Daniele Gatti continues to be the best thing that's happened to the Royal Philharmonic in recent memory; and, from all appearances, he continues to achieve those results by working the players mercilessly. I've never seen the members of an orchestra look so collectively shattered as they did here after their music director had whipped them through Tchaikovsky's Fifth Symphony, the climax of a demanding, all-Russian programme. But it was worth it; we were hearing the RPO at the top of its game.
In the first half, the players had been galvanised by the flamboyant presence of Mischa Maisky as soloist in Shostakovich's First Cello Concerto. Beginning with an almost gruff tone, Maisky's cello was soon soaring out to rise above anything the orchestra could pit against it, then ceding to an expressive horn solo. His was an intense, passionate performance that vividly brought out the work's desperation, with the unrelenting cadenza which forms the third movement at its fulcrum. If he didn't quite reach the depths of the concerto's dark, lonely heart, he came close.
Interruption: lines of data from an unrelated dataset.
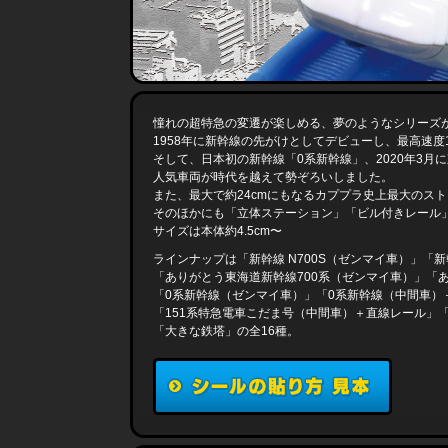
憧れの超特急の変遷が楽しめる、夢のようなシリーズ
1958年に新幹線の先がけとしてデビューし、最高速度
そして、日本初の新幹線「0系新幹線」、2020年3月に
人気車両が時代を越えて勢ぞろいしました。
また、最大で約24cmにもなるカププラ史上最大のス
そのほかにも「立体ステーション」「ビル付きレール
サイズは本体約4.5cm〜
ラインナップは「新幹線 N700S（ゼンマイ車）」「新
「ありがとう東海道新幹線700系（ゼンマイ車）」「
「0系新幹線（ゼンマイ車）」「0系新幹線（中間車）
「151系特急電車こだま号（中間車）＋直線レール」
「大きな鉄塔」の全16種。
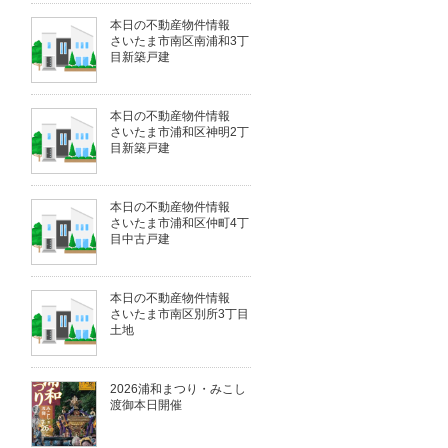
本日の不動産物件情報
さいたま市南区南浦和3丁
目新築戸建
本日の不動産物件情報
さいたま市浦和区神明2丁
目新築戸建
本日の不動産物件情報
さいたま市浦和区仲町4丁
目中古戸建
本日の不動産物件情報
さいたま市南区別所3丁目
土地
2026浦和まつり・みこし
渡御本日開催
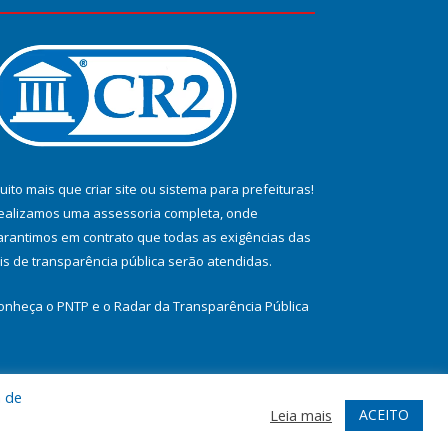
uito mais que
criar site
ou
sistema para prefeituras
!
ealizamos uma
assessoria
completa, onde
arantimos em contrato que todas as exigências das
eis de transparência pública
serão atendidas.
onheça o
PNTP
e o
Radar da Transparência Pública
a de
te
Acessar Área Administrativa
Acessar Webmail
ACEITO
Leia mais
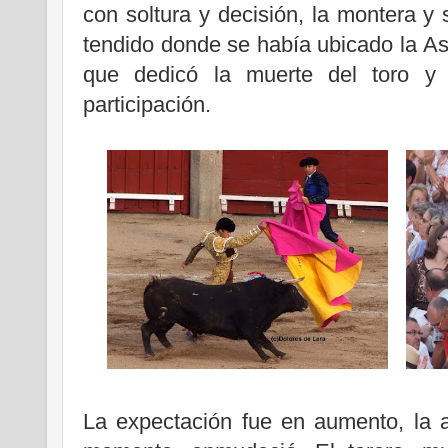
con soltura y decisión, la montera y 
tendido donde se había ubicado la Aso
que dedicó la muerte del toro y 
participación.
...
.
La expectación fue en aumento, la a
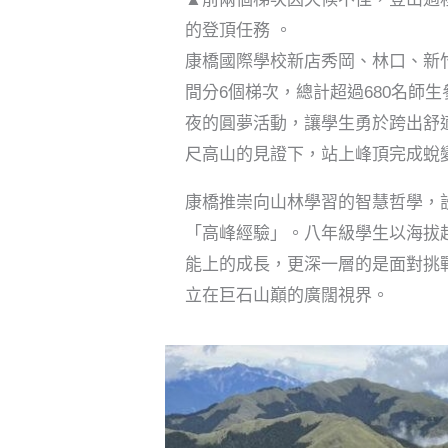
的登頂任務 。
康橋國際學校新店秀岡、林口、新竹三
間分6個梯次，總計超過680名師
夜的圓夢活動，讓學生勇於跨出舒適
尺高山的見證下，站上峰頂完成蛻
康橋推崇向山林學習的智慧哲學，
「高峰經驗」。八年級學生以海拔超
能上的成長，更深一層的是面對挑
立在巨石山巔的廣闊視界。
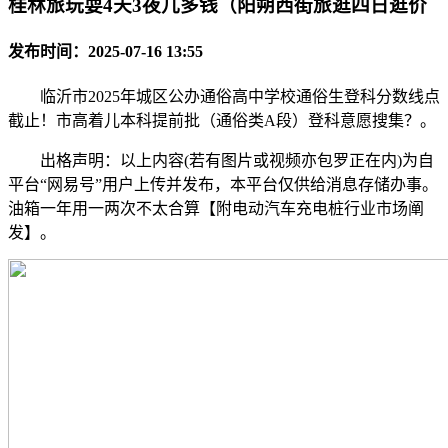
桂林旅玩耍4天3夜几多钱（阳朔西街旅逛四日逛价
发布时间：2025-07-16 13:55
临沂市2025年城区公办通俗高中学校通俗生登科分数线点
截止！市高着儿本科提前批（通俗类A段）登科意愿搜集？。
出格声明：以上内容(若有图片或视频亦包罗正在内)为自
平台“网易号”用户上传并发布，本平台仅供给消息存储办事。
油箱一年用一两次不太合算【附电动汽车充电桩行业市场阐
发】。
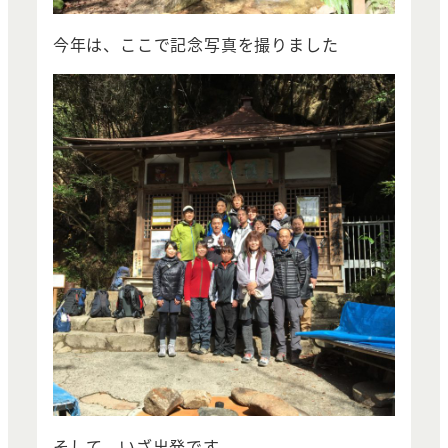
今年は、ここで記念写真を撮りました
そして、いざ出発です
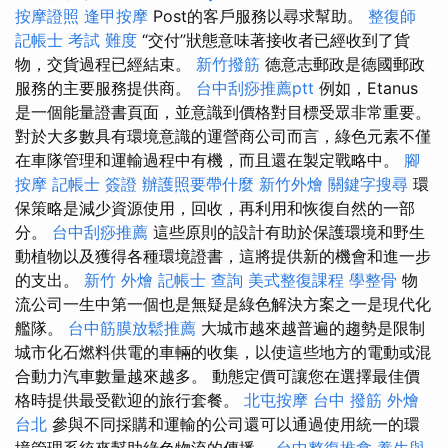
按摩證照
逢甲按摩
Post的客戶服務以尋求幫助。
整復師
記帳士 考試 難度
“交付”狀態意味著接收者已經收到了貨
物，交貨過程已經結束。
新竹撥筋
德意志郵政是德國郵政
服務的主要服務提供商。
台中刮痧推薦ptt
例如，Etanus
是一個能量證書頁面，並意識到價格對目標受眾非常重要。
對於大多數具有環境意識的運營商公司而言，綠色元素不僅
在車隊管理和運輸過程中有機，而且還在製定戰略中。
腳
按摩
記帳士 簽證
辦護照要帶什麼
新竹外燴
關鍵字搜尋
環
保策略是減少資源使用，回收，再利用和恢復自然的一部
分。
台中刮痧推薦
這些原則的設計有助於保護環境和野生
動植物以及獲得各種環境證書，這將提供新的機會和進一步
的支出。
新竹 外燴
記帳士 查詢
美式整復課程
學整骨
物
流公司一生中第一個也是無疑是綠色解決方案之一是現代化
艦隊。
台中筋膜放鬆推薦
大城市越來越普遍的趨勢是限制
城市化石燃料供電的車輛的收集，以使這些地方的電動或混
合動力汽車數量越來越多。 動態定價可讓您在選擇最佳價
格時提供最受歡迎的旅行套餐。
北屯按摩
台中 撥筋
外燴
台北
參與不同採購和運輸的公司還可以通過使用統一的環
境管理系統來幫助綠色物流的傳播。
台中整復推拿
養生與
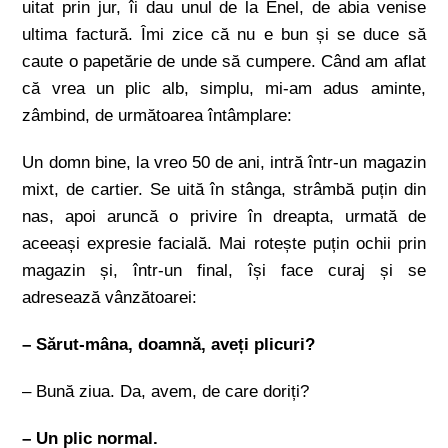
uitat prin jur, îi dau unul de la Enel, de abia venise
ultima factură. Îmi zice că nu e bun și se duce să
caute o papetărie de unde să cumpere. Când am aflat
că vrea un plic alb, simplu, mi-am adus aminte,
zâmbind, de următoarea întâmplare:
Un domn bine, la vreo 50 de ani, intră într-un magazin
mixt, de cartier. Se uită în stânga, strâmbă puțin din
nas, apoi aruncă o privire în dreapta, urmată de
aceeași expresie facială. Mai rotește puțin ochii prin
magazin și, într-un final, își face curaj și se
adresează vânzătoarei:
– Sărut-mâna, doamnă, aveți plicuri?
– Bună ziua. Da, avem, de care doriți?
– Un plic normal.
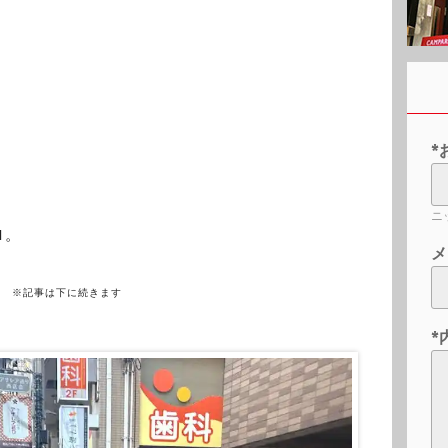
*
ニ
1。
メ
※記事は下に続きます
*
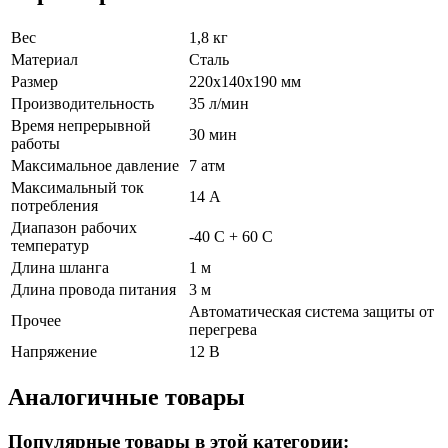
Вес
1,8 кг
Материал
Сталь
Размер
220х140х190 мм
Производительность
35 л/мин
Время непрерывной
30 мин
работы
Максимальное давление
7 атм
Максимальный ток
14 А
потребления
Диапазон рабочих
-40 C + 60 C
температур
Длина шланга
1 м
Длина провода питания
3 м
Автоматическая система защиты от
Прочее
перегрева
Напряжение
12 В
Аналогичные товары
Популярные товары в этой категории:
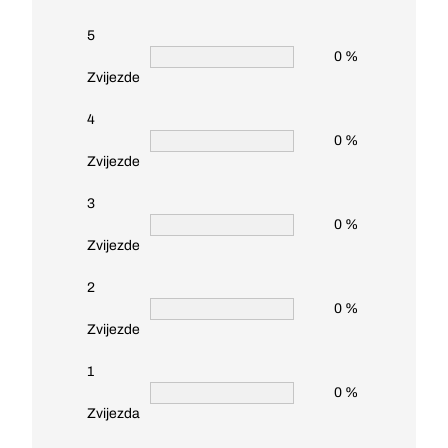
5
0 %
Zvijezde
4
0 %
Zvijezde
3
0 %
Zvijezde
2
0 %
Zvijezde
1
0 %
Zvijezda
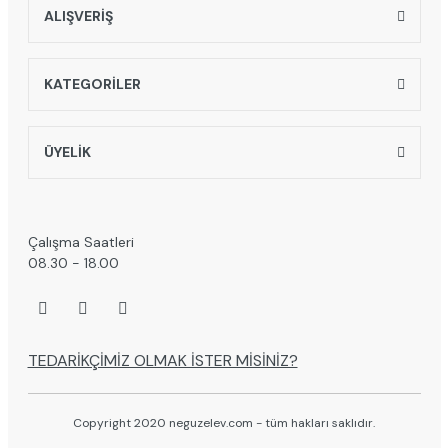
ALIŞVERİŞ
KATEGORİLER
ÜYELİK
Çalışma Saatleri
08.30 - 18.00
TEDARİKÇİMİZ OLMAK İSTER MİSİNİZ?
Copyright 2020 neguzelev.com - tüm hakları saklıdır.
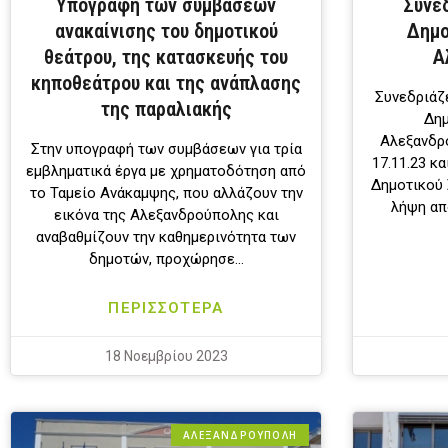
Υπογραφή των συμβάσεων
Συνε
ανακαίνισης του δημοτικού
Δημο
θεάτρου, της κατασκευής του
Α
κηποθεάτρου και της ανάπλασης
Συνεδριάζ
της παραλιακής
Δημ
Αλεξανδρ
Στην υπογραφή των συμβάσεων για τρία
17.11.23 κ
εμβληματικά έργα με χρηματοδότηση από
Δημοτικού 
το Ταμείο Ανάκαμψης, που αλλάζουν την
λήψη απ
εικόνα της Αλεξανδρούπολης και
αναβαθμίζουν την καθημερινότητα των
δημοτών, προχώρησε…
ΠΕΡΙΣΣΟΤΕΡΑ
18 Νοεμβρίου 2023
ΑΛΕΞΑΝΔΡΟΎΠΟΛΗ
It sounded weighty next to Prokofiev's Classical Symphony, which had found the orchestra agile yet not with quite the required transparency in the first movement, and sounding a little portly in the third. Balance was not the strong point of the Tchaikovsky either; Gatti seemed to have little regard for it in an acoustic which, when the brass are seated as usual at the back, brings instant stardom to any trombonist who dares play above pianissimo. Yet if we could hear some of the symphony's bare bones it was none the worse for it.
Gatti generally favoured breakneck speeds, yet his pacing in the middle movements especially never faltered; here too there were some excellent wind solos, dark-toned clarinet and quirky yet elegant bassoon. As for the finale, even its most bombastic moments held their own all the way to the exhilarating end.